The battle lines were drawn at the multi-party talks in Lancaster House yesterday when the UUP tore up the Framework Document, rejecting it as "irrelevant" to the talks process. The SDLP said the joint government paper on North-South bodies, presented to the parties yesterday, was "fully consistent" with the Framework Document.
The paper itself set out, in the words of the Northern Ireland Secretary, Dr Mo Mowlam, the best possible assessment of where agreement might be found between the parties on North-South structures. The paper on Strand Two was not a firm blueprint: rather it would facilitate "open and meaningful negotiations".
In a dramatic press conference at Lancaster House the leader of the UUP, Mr David Trimble, rejected the governments' proposals as "not significant". Even if the party was not alone in its belief, Mr Trimble said, the party was perfectly capable of giving its own, damning answer to the two governments.

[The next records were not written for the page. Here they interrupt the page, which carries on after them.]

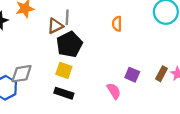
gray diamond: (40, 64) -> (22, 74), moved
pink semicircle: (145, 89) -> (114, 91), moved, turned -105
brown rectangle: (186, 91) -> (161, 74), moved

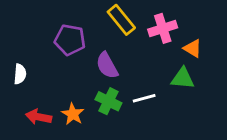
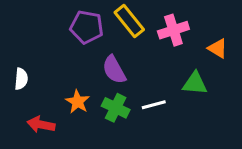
purple pentagon: (70, 40) -> (87, 27), moved
orange triangle: (193, 48) -> (218, 48), moved
orange star: (73, 114) -> (78, 102), moved

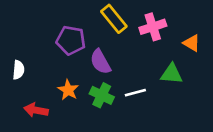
purple pentagon: (87, 27) -> (71, 40), moved

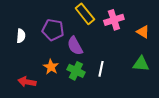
white semicircle: (18, 70) -> (21, 36), moved
green triangle: (172, 74) -> (141, 64), moved
white line: (135, 93) -> (101, 69), turned -63

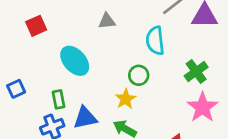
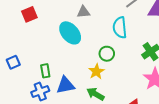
cyan ellipse: (75, 61) -> (70, 33), moved

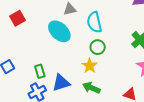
cyan semicircle: (120, 28) -> (94, 22), moved

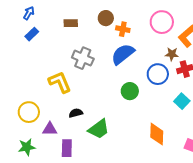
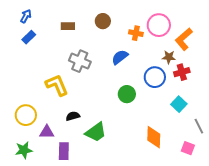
orange cross: (123, 29) -> (136, 33), moved
blue semicircle: (123, 54) -> (120, 57), size x0.7

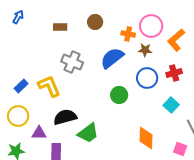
blue rectangle: (29, 37) -> (21, 86), moved
blue semicircle: (120, 57) -> (112, 58), size x1.4
brown star: (169, 57) -> (145, 50), moved
black semicircle: (73, 116) -> (65, 117), size x1.6

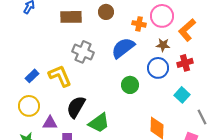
brown rectangle: (60, 27) -> (71, 17), size x1.5
brown star: (145, 50) -> (163, 45), moved
black semicircle: (65, 117) -> (76, 107), turned -45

In a comment that drew gasps of surprise in the press conference at Lancaster House, he referred to a familiar Ulster expression: "We're perfectly capable, should the need arise, to say no . . . After all it's going back to what we know best."
The rub for the Ulster Unionists came with the SDLP's interpretation of the paper. In its press conference the SDLP said the paper was fully consistent with the Framework Document and a "firm basis on which to negotiate the precise powers, functions and compositions" of North-South bodies.

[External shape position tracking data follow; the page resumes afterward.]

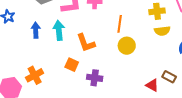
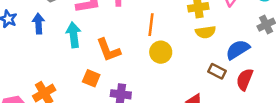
blue arrow: (36, 30) -> (38, 24), moved
brown rectangle: (169, 77) -> (217, 71), moved

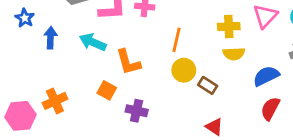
blue arrow: (38, 24) -> (50, 38), moved
cyan arrow: (74, 35) -> (93, 42), turned -65
brown rectangle: (217, 71) -> (208, 85), moved

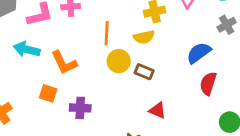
yellow semicircle: (234, 54) -> (144, 37), moved

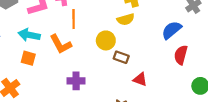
orange line: (107, 33) -> (74, 19), moved
brown rectangle: (144, 72) -> (121, 57), moved
orange square: (48, 93) -> (28, 58), moved

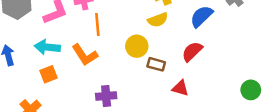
blue semicircle: (172, 30) -> (201, 16), moved
red semicircle: (181, 55) -> (192, 51), moved, turned 36
orange square: (28, 58) -> (48, 74), turned -32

The SDLP leader, Mr John Hume, said it was "utterly groundless" to believe that North-South bodies would be subservient to east-west arrangements and a Northern assembly. In a statement denounced by Mr Trimble as astonishing, the SDLP said it believed the paper established executive powers for North-South bodies "whatever way you want to look at it".
The SDLP's deputy leader, Mr Seamus Mallon, told the press conference it was crucial for all parties in the talks to engage fully in the process. He believed a North-South council of ministers would be independent of a Northern assembly and east-west arrangements. He added the proposals were on the table for negotiation by all the parties.

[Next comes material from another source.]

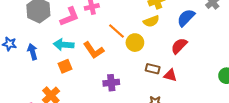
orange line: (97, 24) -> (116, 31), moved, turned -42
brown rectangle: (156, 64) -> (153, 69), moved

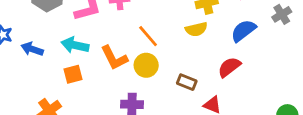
yellow circle: (135, 43) -> (146, 65), moved
blue arrow: (33, 52) -> (32, 49), turned -63
brown rectangle: (153, 69) -> (187, 82), moved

Round One went to the SDLP. Then up stepped Mr Trimble and Mr Donaldson to knock them down in Round Two. The "desperate effort" of the SDLP to read back into the paper sections of the Framework Document that had been removed - namely a paragraph referring to the term "executive" - would cut no ice.
Mr Trimble sensed a moment for plain talking. If anyone thought there would be agreement on the basis of the Framework Document they were "not living in the real world".
If anyone was not clear at this stage just how agitated Mr Donaldson had become they didn't have to wait much longer. He ripped the document into two pieces and said calmly: "That's what we think of the Framework Document."